Your goal:
For every row below, output its lines as a single numbered list, one line per item, with blank lines omitted.

Data for processing:
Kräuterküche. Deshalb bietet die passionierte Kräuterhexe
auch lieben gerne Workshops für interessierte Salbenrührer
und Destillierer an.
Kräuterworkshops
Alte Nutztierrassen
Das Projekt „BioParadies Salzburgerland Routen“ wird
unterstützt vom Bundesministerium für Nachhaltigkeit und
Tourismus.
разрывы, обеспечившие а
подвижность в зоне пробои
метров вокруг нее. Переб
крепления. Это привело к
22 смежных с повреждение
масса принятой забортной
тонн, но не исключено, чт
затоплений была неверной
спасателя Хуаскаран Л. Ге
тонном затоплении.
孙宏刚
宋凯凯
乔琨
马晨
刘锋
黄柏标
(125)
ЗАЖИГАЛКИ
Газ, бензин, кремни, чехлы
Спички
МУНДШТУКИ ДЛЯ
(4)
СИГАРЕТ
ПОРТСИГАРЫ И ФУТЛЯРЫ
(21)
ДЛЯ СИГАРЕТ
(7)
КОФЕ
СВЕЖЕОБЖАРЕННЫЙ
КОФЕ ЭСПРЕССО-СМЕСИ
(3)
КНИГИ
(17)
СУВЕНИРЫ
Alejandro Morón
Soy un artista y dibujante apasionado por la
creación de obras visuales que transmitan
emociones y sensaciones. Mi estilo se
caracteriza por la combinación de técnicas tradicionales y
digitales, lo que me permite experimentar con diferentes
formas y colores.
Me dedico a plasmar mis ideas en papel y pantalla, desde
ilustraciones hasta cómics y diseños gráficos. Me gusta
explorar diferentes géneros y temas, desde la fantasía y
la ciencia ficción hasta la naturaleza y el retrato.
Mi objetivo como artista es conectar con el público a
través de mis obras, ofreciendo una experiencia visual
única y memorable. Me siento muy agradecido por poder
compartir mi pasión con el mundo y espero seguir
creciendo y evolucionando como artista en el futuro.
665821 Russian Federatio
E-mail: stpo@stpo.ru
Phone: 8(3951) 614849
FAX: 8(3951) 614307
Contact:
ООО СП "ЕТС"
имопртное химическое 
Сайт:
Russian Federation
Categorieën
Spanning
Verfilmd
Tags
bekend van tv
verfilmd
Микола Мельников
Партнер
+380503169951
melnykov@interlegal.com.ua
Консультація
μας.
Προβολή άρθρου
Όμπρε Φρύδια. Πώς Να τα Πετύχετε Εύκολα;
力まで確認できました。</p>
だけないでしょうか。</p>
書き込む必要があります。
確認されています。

Written reply:
1. Kräuterküche. Deshalb bietet die passionierte Kräuterhexe
2. auch lieben gerne Workshops für interessierte Salbenrührer
3. und Destillierer an.
4. Kräuterworkshops
5. Alte Nutztierrassen
6. Das Projekt „BioParadies Salzburgerland Routen“ wird
7. unterstützt vom Bundesministerium für Nachhaltigkeit und
8. Tourismus.
9. разрывы, обеспечившие а
10. подвижность в зоне пробои
11. метров вокруг нее. Переб
12. крепления. Это привело к
13. 22 смежных с повреждение
14. масса принятой забортной
15. тонн, но не исключено, чт
16. затоплений была неверной
17. спасателя Хуаскаран Л. Ге
18. тонном затоплении.
19. 孙宏刚
20. 宋凯凯
21. 乔琨
22. 马晨
23. 刘锋
24. 黄柏标
25. (125)
26. ЗАЖИГАЛКИ
27. Газ, бензин, кремни, чехлы
28. Спички
29. МУНДШТУКИ ДЛЯ
30. (4)
31. СИГАРЕТ
32. ПОРТСИГАРЫ И ФУТЛЯРЫ
33. (21)
34. ДЛЯ СИГАРЕТ
35. (7)
36. КОФЕ
37. СВЕЖЕОБЖАРЕННЫЙ
38. КОФЕ ЭСПРЕССО-СМЕСИ
39. (3)
40. КНИГИ
41. (17)
42. СУВЕНИРЫ
43. Alejandro Morón
44. Soy un artista y dibujante apasionado por la
45. creación de obras visuales que transmitan
46. emociones y sensaciones. Mi estilo se
47. caracteriza por la combinación de técnicas tradicionales y
48. digitales, lo que me permite experimentar con diferentes
49. formas y colores.
50. Me dedico a plasmar mis ideas en papel y pantalla, desde
51. ilustraciones hasta cómics y diseños gráficos. Me gusta
52. explorar diferentes géneros y temas, desde la fantasía y
53. la ciencia ficción hasta la naturaleza y el retrato.
54. Mi objetivo como artista es conectar con el público a
55. través de mis obras, ofreciendo una experiencia visual
56. única y memorable. Me siento muy agradecido por poder
57. compartir mi pasión con el mundo y espero seguir
58. creciendo y evolucionando como artista en el futuro.
59. 665821 Russian Federatio
60. E-mail: stpo@stpo.ru
61. Phone: 8(3951) 614849
62. FAX: 8(3951) 614307
63. Contact:
64. ООО СП "ЕТС"
65. имопртное химическое 
66. Сайт:
67. Russian Federation
68. Categorieën
69. Spanning
70. Verfilmd
71. Tags
72. bekend van tv
73. verfilmd
74. Микола Мельников
75. Партнер
76. +380503169951
77. melnykov@interlegal.com.ua
78. Консультація
79. μας.
80. Προβολή άρθρου
81. Όμπρε Φρύδια. Πώς Να τα Πετύχετε Εύκολα;
82. 力まで確認できました。</p>
83. だけないでしょうか。</p>
84. 書き込む必要があります。
85. 確認されています。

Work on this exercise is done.